“Pearl”
By Sherri Smith, illustrated by Christine Norrie.
Scholastic, New York, 2024, 133 pages, Grades 5-7.

Racism is a sickness that afflicts many societies. In times of peace, it many times lies beneath the surface, but erupts during times of societal conflict. It usually begins by making a certain group a “them,” and not part of “us.” Having dehumanized the group, it allows them to be attacked or persecuted.

After the Pearl Harbor attack in 1941, the Roosevelt Administration implements a horrific racist attack on Japanese-American citizens on the West Coast. A small number of Japanese American leaders in Hawaii are arrested but most Japanese-Americans in Hawaii are left alone. The Roosevelt Administration is smart enough to see that the Hawaiian economy will collapse without the Japanese-American workforce. This is not true on the West Coast. There the Japanese-Americans are rounded up, stripped of their civil rights, robbed of their property and then sent to internment camps. Sherri Smith writes this provocative graphic novel about one Japanese-American girl caught up in World War II. The name of this touching, sad and hopeful story is “Pearl.”

Amy is born in Hawaii and lives a normal American life. She has Anglo friends and is interested in movies and hair styles. She comes home one day and is told that her grandmother is ill and she needs to go to Japan to take care of the older lady. Amy doesn’t want to go. She is bilingual but acts and thinks like an American. Reluctantly, she goes to Japan in September 1941. In Japan, Amy faces discrimination and is derogatorily called a Nisei (second generation Japanese-American). This hurts the girl and makes her feel like she is both strange and unlikeable. Her grandmother helps her to understand her new world and Amy begins to fit into the extended family. Everything changes Dec. 7,1941.

Following the Hawaiian attack, Japanese authorities suspect Amy of not being loyal to Japan. They force her to translate American messages from radio broadcasts. Soon she discovers that the American government has sent more than 120,000 Japanese-Americans to internment camps. While racial hatred against Japanese-Americans rises across the United States, Amy is completely confused about what to do. She has no choice but to translate the American broadcasts. The girl feels like a traitor to the United States, but hates the brutal treatment of the American government wreaks on her people.
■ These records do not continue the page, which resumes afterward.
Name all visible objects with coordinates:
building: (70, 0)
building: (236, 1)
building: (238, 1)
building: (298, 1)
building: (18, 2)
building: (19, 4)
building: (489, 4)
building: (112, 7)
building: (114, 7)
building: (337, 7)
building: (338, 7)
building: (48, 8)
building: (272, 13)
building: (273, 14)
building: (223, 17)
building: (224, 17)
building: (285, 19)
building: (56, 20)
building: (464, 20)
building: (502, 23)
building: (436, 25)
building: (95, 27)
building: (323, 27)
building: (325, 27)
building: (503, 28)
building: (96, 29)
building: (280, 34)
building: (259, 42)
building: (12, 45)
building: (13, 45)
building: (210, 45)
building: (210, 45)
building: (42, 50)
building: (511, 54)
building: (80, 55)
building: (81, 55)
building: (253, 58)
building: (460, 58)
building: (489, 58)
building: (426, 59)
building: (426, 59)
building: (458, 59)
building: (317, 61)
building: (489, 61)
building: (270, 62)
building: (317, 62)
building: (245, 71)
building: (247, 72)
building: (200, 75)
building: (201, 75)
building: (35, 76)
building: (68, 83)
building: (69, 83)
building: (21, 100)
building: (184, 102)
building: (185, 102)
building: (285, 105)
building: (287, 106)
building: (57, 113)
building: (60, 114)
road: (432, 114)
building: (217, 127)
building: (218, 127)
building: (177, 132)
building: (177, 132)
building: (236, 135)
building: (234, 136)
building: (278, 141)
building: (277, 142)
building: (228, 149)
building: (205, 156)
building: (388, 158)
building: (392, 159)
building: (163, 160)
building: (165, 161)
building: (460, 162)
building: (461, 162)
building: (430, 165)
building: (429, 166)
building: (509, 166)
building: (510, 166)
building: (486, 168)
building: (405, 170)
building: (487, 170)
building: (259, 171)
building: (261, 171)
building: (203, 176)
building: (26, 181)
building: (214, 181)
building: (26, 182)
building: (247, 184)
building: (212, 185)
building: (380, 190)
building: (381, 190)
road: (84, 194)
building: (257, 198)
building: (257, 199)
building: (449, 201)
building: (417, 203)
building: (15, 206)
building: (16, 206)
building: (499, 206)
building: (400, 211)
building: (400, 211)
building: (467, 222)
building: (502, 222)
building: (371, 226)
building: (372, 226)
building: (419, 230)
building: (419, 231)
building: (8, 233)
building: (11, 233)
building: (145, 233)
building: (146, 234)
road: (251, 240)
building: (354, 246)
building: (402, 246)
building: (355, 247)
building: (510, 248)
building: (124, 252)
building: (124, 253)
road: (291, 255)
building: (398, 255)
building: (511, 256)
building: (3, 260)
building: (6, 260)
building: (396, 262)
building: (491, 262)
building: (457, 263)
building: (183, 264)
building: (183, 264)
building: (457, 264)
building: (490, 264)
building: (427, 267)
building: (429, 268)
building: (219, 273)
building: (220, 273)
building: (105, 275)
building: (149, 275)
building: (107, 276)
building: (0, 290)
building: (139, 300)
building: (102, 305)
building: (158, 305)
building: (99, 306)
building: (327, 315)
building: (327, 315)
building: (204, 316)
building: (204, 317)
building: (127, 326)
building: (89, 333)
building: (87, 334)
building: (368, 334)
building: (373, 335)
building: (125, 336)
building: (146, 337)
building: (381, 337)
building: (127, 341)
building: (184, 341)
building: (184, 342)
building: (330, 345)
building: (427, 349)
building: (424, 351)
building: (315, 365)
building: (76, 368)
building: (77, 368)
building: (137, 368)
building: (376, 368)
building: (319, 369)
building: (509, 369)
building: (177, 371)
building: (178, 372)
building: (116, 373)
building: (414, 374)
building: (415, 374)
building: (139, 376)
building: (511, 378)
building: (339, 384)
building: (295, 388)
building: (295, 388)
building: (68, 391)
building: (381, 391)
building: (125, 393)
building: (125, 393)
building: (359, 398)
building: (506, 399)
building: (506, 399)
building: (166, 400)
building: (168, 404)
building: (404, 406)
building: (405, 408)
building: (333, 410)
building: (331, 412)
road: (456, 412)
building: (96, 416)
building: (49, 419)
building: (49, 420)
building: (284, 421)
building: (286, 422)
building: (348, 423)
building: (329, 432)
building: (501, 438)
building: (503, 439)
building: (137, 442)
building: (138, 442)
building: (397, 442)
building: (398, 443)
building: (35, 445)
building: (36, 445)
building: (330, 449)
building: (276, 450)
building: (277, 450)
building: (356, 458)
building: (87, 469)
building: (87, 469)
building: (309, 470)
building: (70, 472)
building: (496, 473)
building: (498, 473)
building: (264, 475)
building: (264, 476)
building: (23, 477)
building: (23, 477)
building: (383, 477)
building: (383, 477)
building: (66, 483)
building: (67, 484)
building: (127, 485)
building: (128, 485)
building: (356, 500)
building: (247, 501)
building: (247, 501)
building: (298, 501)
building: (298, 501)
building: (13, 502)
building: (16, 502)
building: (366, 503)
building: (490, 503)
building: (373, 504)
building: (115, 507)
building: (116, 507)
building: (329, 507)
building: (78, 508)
The Japanese Imperial Army moves Amy and several other Nisei girls to Hiroshima to continue their translating work. The war goes badly for Japan. Then one day, the atom bomb is dropped on Hiroshima. What happens to Amy and the citizens of Hiroshima?

How does Amy respond to all the terrible things that are inflicted on her? How does she still learn to hope for a better future? Why does love conquer death? To find the answers to these and other questions, go to the library and check out “Pearl” by Sherri Smith.

President Jimmy Carter formed a commission to study what caused the imprisonment of the Japanese-Americans. Its conclusion was that racial hatred had caused the incarceration. The commission recommended monetary reparations be given to the living survivors of the internment camps. President Ronald Reagan authorized the payment of $20,000 to the survivors of the camps. The American government stated fear, racism and the failure of the Roosevelt administration caused this tragedy. Sherri Smith writes about the cost of the war and effects of Japanese and American racial prejudices during World War II.

I highly recommend this powerful, brilliantly graphic novel to help us to avoid making the same disastrous decisions of the Roosevelt administration. The novel is heartbreaking, poignant and hopeful. It is a great read.